The 72nd IEEE International Frequency Control Symposium (IFCS’18) was held in the Resort at Squaw Creek, Olympic Valley, California, USA from the 22nd to the 24th of May, 2018. This very special venue featuring breathtaking natural resources provided a unique setting for attendees to enjoy serene and beautiful scenery while concentrating on the conference’s rich technical program and interactions with colleagues.

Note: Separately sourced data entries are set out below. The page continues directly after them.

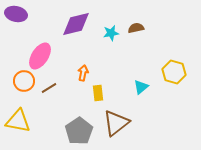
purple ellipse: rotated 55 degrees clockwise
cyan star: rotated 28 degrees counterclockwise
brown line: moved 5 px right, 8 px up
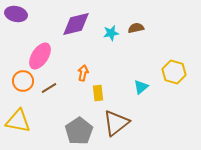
orange circle: moved 1 px left
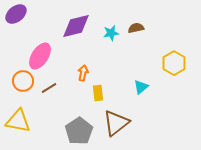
purple ellipse: rotated 50 degrees counterclockwise
purple diamond: moved 2 px down
yellow hexagon: moved 9 px up; rotated 15 degrees clockwise
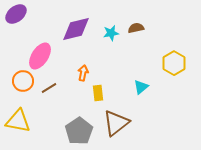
purple diamond: moved 3 px down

On May 22nd, the conference started with opening remarks by the General Chair, Aaron Partridge. Dr Partridge introduced David Howe, who was recently named to the grade of IEEE Fellow for his contributions on global time synchronization. Debra Coler, General Chair of 2019 IFCS-EFTF, announced the planning status of the conference which will be held in Orlando, Florida next April. The first plenary speaker, Prof. Richard Muller from UC Berkeley, was introduced by the TPC Chair, Dana Weinstein. His presentation entitled “The Physics of Time: Why does it flow?” focused on a new theory for the flow of time, linking it to the creation of new space through the expansion of the universe. His talk inspired many questions and comments from the audience. On this initial morning, a single session was programmed. This was the first time the programming was organized in this way for IFCS. The purpose was to encourage attendees with various backgrounds and fields to collectively attend selected invited and contributed talks of particularly high quality. In the afternoon, there were three parallel sessions covering different areas, such as the Resonant Devices session.

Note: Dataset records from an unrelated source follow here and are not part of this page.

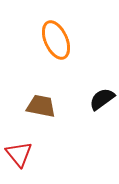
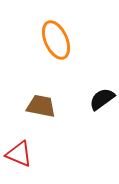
red triangle: rotated 28 degrees counterclockwise
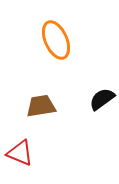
brown trapezoid: rotated 20 degrees counterclockwise
red triangle: moved 1 px right, 1 px up
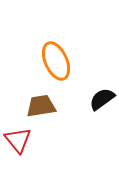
orange ellipse: moved 21 px down
red triangle: moved 2 px left, 13 px up; rotated 28 degrees clockwise
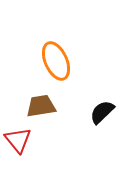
black semicircle: moved 13 px down; rotated 8 degrees counterclockwise
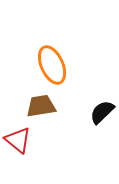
orange ellipse: moved 4 px left, 4 px down
red triangle: rotated 12 degrees counterclockwise
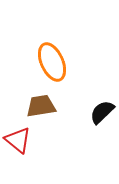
orange ellipse: moved 3 px up
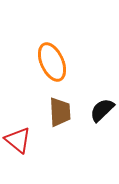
brown trapezoid: moved 19 px right, 6 px down; rotated 96 degrees clockwise
black semicircle: moved 2 px up
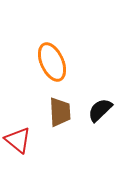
black semicircle: moved 2 px left
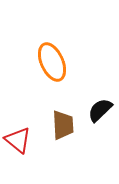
brown trapezoid: moved 3 px right, 13 px down
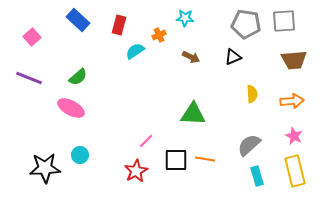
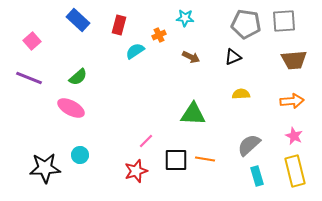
pink square: moved 4 px down
yellow semicircle: moved 11 px left; rotated 90 degrees counterclockwise
red star: rotated 10 degrees clockwise
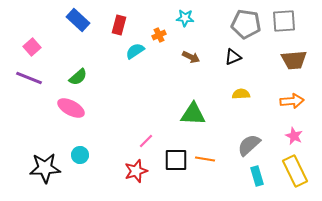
pink square: moved 6 px down
yellow rectangle: rotated 12 degrees counterclockwise
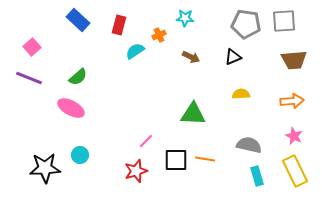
gray semicircle: rotated 55 degrees clockwise
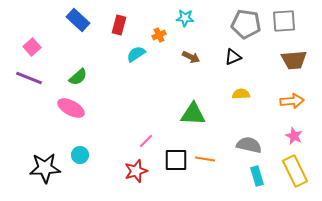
cyan semicircle: moved 1 px right, 3 px down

During the coffee break, the attendees gathered in the exhibition area for networking and communication. There were 17 exhibitors, and attendees actively explored the product portfolios during the breaks. The symposium banquet dinner was held in the Squaw Valley Conference Center. A string quartet formed by Rich Ruby (Broadcom) and Ernest Ting-Ta Yen (TI) from the frequency control community impressed the audience with their performance.
On May 23rd, the symposium started with the 2018 Keithley Award announcement. The UFFC-S President, Nazanin Bassiri-Gharb, presented this award to David Allan for his contributions on time determination and precise timing instruments. Unfortunately, David Allan could not attend in person to receive this award. Next the 2018 I. I. Rabi Award was presented to Jun Ye for his contributions on stable, reproducible, and accurate atomic clocks and the use of the clocks to probe atomic interactions and quantum systems.

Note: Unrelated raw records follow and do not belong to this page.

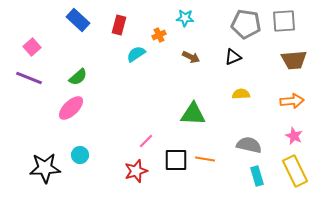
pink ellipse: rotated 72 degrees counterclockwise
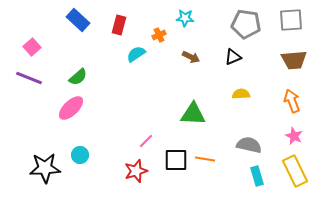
gray square: moved 7 px right, 1 px up
orange arrow: rotated 105 degrees counterclockwise
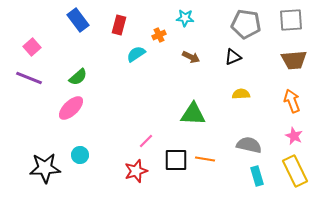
blue rectangle: rotated 10 degrees clockwise
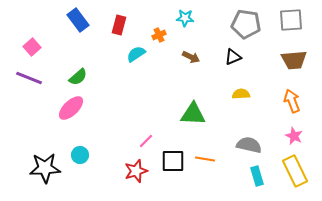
black square: moved 3 px left, 1 px down
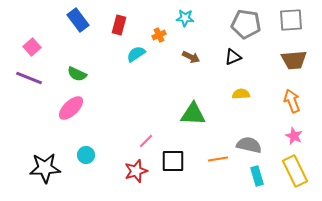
green semicircle: moved 1 px left, 3 px up; rotated 66 degrees clockwise
cyan circle: moved 6 px right
orange line: moved 13 px right; rotated 18 degrees counterclockwise
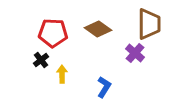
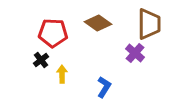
brown diamond: moved 6 px up
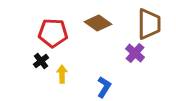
black cross: moved 1 px down
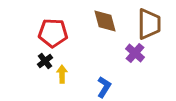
brown diamond: moved 7 px right, 2 px up; rotated 40 degrees clockwise
black cross: moved 4 px right
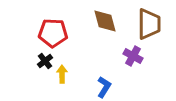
purple cross: moved 2 px left, 3 px down; rotated 12 degrees counterclockwise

The second plenary talk entitled “Towards Integrated Optical Time Standards and Frequency Synthesizers” was given by Prof. Kerry Vahala from CalTech. Prof. Vahala overviewed the history and elements of frequency combs as well as the physics of the new microcombs. Efforts to develop integrated optical clocks and integrated optical frequency synthesizers using the microcomb element were also described in his presentation. The symposium lunch was held outside of the building in a round table format. Attendees enjoyed a privileged atmosphere for social and professional networking.
In the afternoon, a poster session, including the student paper competition posters, was held. Only 24 abstracts (6 groups with 4 abstracts per group) had been selected as student paper finalists. The finalists presented both posters and oral presentations at the meeting. The judges from each group listened to students present their posters, asked in-depth questions and evaluated the contributions to name one winner per group.
At the end of the second day, the UFFC President’s Reception was hosted by Nazanin Bassiri-Gharb. Dr. Bassiri-Gharb presented IEEE certificates to thank the organizing committee, tutorial speakers, plenary and invited speakers, as well as student paper finalists.
On May 24th, the symposium began with the 2018 W. G. Cady Award presentation. This award was given to Enrico Rubiola for his contributions on noise analysis, signal-source theory, and experimental achievements in the electronic and photonic domains. Then the 2018 C. B. Sawyer Award was presented to Franklin Ascarrunz for his contributions on state-of-art electronics having ever lower noise figures and increased performance.
The last plenary talk “Encapsulated MEMS: What’s Good for the Resonator is Good for the Sensor” was given by Prof. Tom Kenny from Stanford University. At the beginning of his presentation, Prof. Kenny talked about the success of MEMS timing devices based on the epi-seal encapsulation process which enables an ultra-clean environment to greatly improve the stability of the clocks. A similar technique can also be used in sensors to provide a path towards ultra-stable inertial MEMS sensors.
The student paper competition winners were announced during lunch time in the last day of the conference. The symposium was adjourned right after the oral sessions in the afternoon. Most of the attendees stayed up to the last minute! In summary, this was a wonderful conference in a scenic setting with high quality technical content and, most importantly, good friends. We look forward to seeing all of you in Orlando next year!